While perusing the net, I found a remarkable article by Kreeft. Under the subtitle “we live in two worlds”, Kreeft writes about moral subjectivism. Though I am not a Catholic, Kreeft has been a major influence in developing my Christian Philosophy. Kreeft has a way of eloquently chiding postmodern incoherence. Moreover, I think in this article, he really captured what we are experiencing today. He says:

Moral values have become both privatized and collectivized. On the one hand, the modern mind has fallen victim to what C.S. Lewis calls, “the poison of subjectivism”: the idea that morality is manmade, private, subjective, a matter of feeling, a subdivision of psychology. “I feel” replaces “I believe”. On the other hand, sociology has socialized and collectivized morality; consensus determines rightness or wrongness, and democracy becomes our religion: vox populi vox dei (“the voice of the people is the voice of God”). These two developments, privatism and collectivism, may seem contradictory, but they have happened simultaneously in the modern West.

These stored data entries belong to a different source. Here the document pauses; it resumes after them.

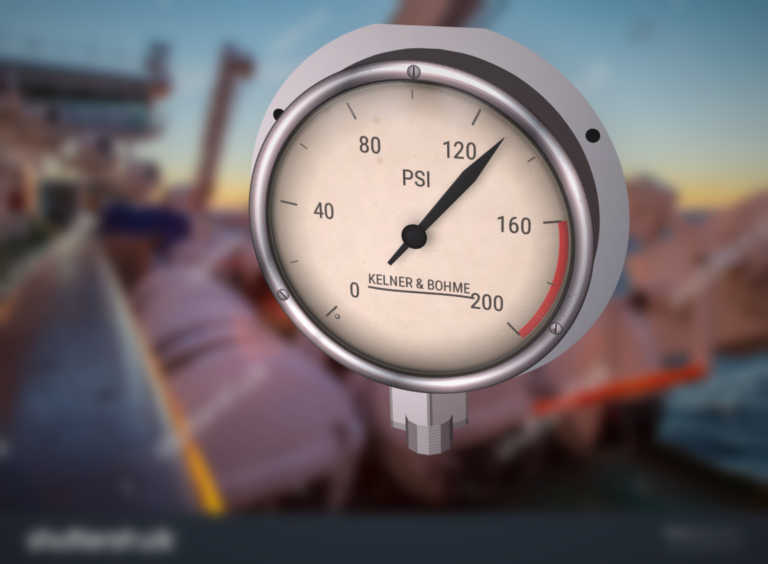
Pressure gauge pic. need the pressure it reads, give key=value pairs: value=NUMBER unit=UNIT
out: value=130 unit=psi
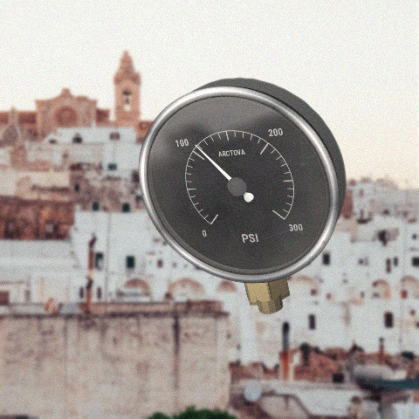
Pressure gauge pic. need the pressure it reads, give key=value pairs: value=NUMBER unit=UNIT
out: value=110 unit=psi
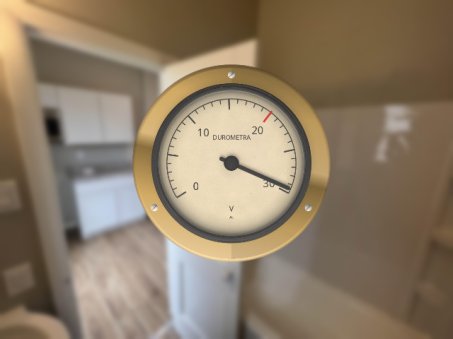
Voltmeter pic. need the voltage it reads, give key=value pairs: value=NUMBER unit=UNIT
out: value=29.5 unit=V
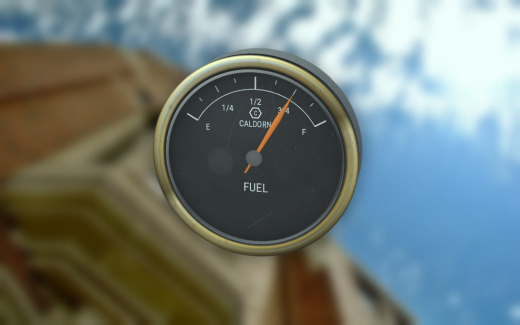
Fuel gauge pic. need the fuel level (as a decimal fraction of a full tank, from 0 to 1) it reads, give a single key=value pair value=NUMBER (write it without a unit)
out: value=0.75
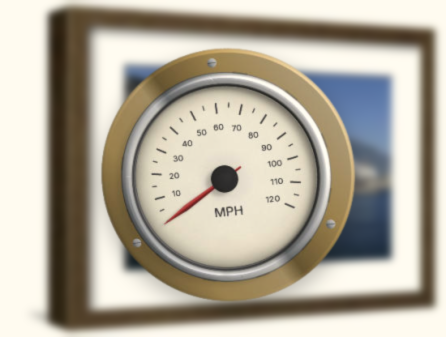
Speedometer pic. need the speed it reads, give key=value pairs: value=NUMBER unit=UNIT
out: value=0 unit=mph
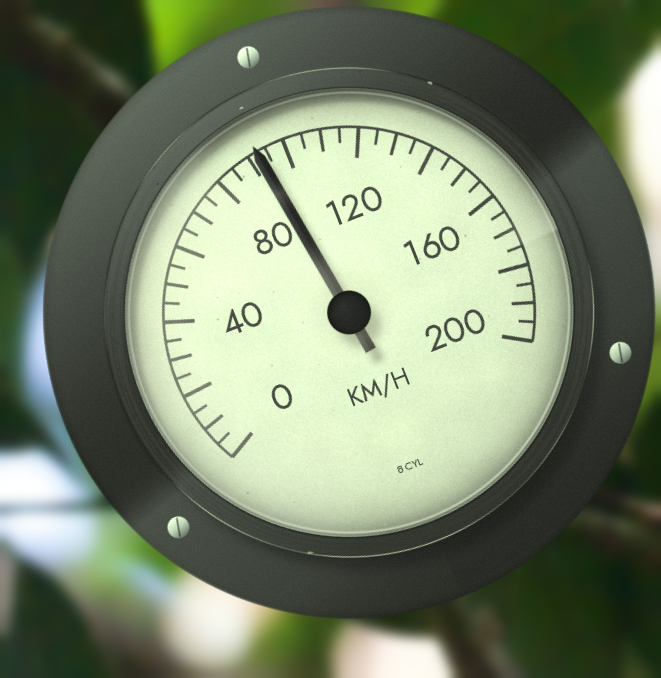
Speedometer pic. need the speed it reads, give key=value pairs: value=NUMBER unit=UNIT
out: value=92.5 unit=km/h
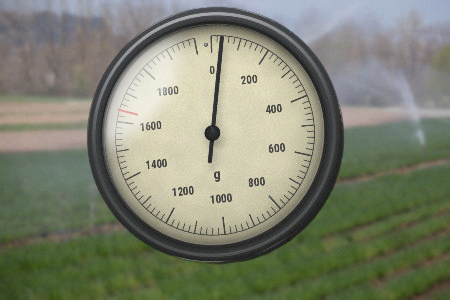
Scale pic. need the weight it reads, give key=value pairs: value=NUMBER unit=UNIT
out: value=40 unit=g
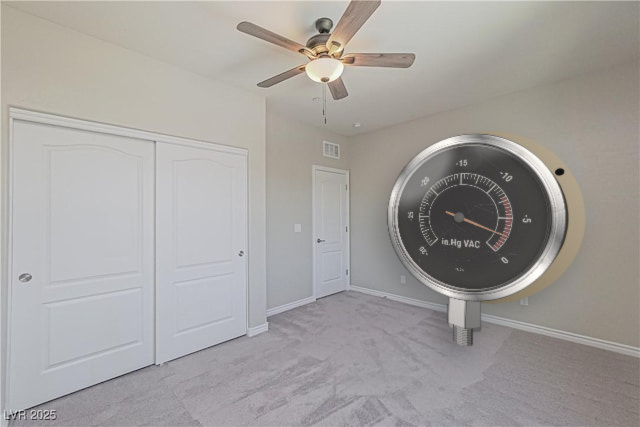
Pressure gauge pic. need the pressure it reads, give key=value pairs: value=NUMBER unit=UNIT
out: value=-2.5 unit=inHg
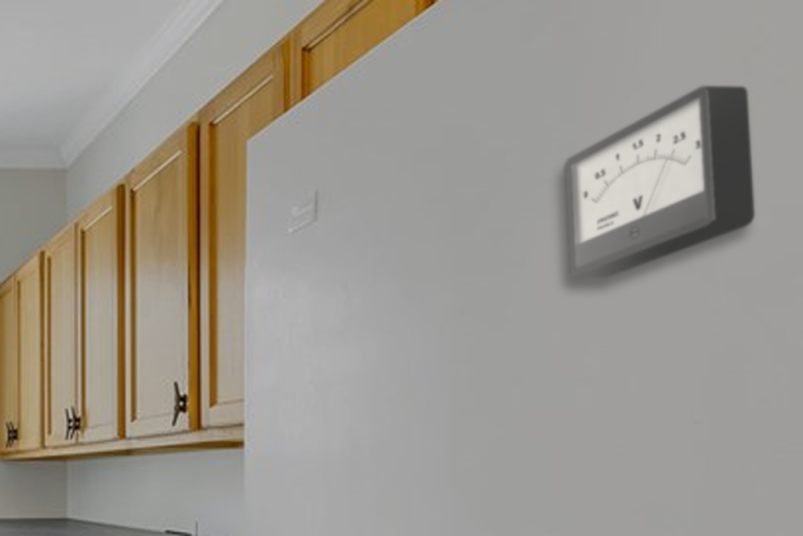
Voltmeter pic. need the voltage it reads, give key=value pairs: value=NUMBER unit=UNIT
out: value=2.5 unit=V
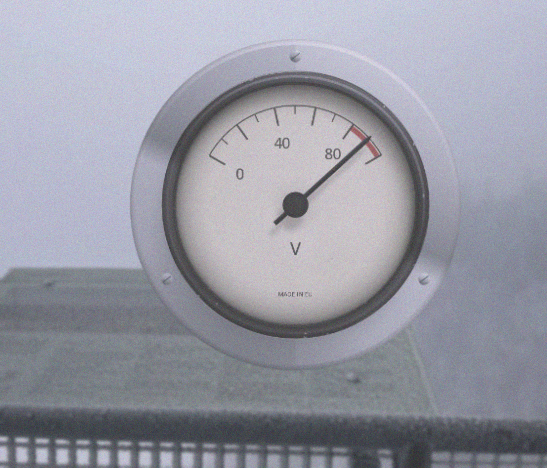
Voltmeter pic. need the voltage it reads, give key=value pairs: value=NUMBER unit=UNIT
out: value=90 unit=V
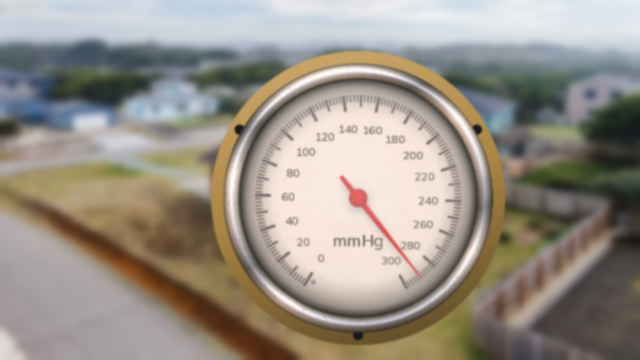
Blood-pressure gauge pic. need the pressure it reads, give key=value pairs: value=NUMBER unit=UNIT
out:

He goes on to say (under “Moral Education Values Clarification”):

The one moral absolute in values clarification is that there are no moral absolutes, and the only thing forbidden is for the facilitator to suggest that his beliefs are true, or even to suggest that there is objective truth in the realm of values, for that would mean that some . . . are wrong, and that would be “judgmental,” the only sin. In fact, the very procedure itself teaches a nearly irresistible lesson: values are all up for grabs, are matters of individual or social taste; no one has the right to teach another here; values are “my” values or “your” values, never simply true values; values, in short, are not facts but feelings.
Values clarification, apparently, clarifies that there are no objective values. If this isn’t what’s permeating in today’s social mindset—I don’t know what is.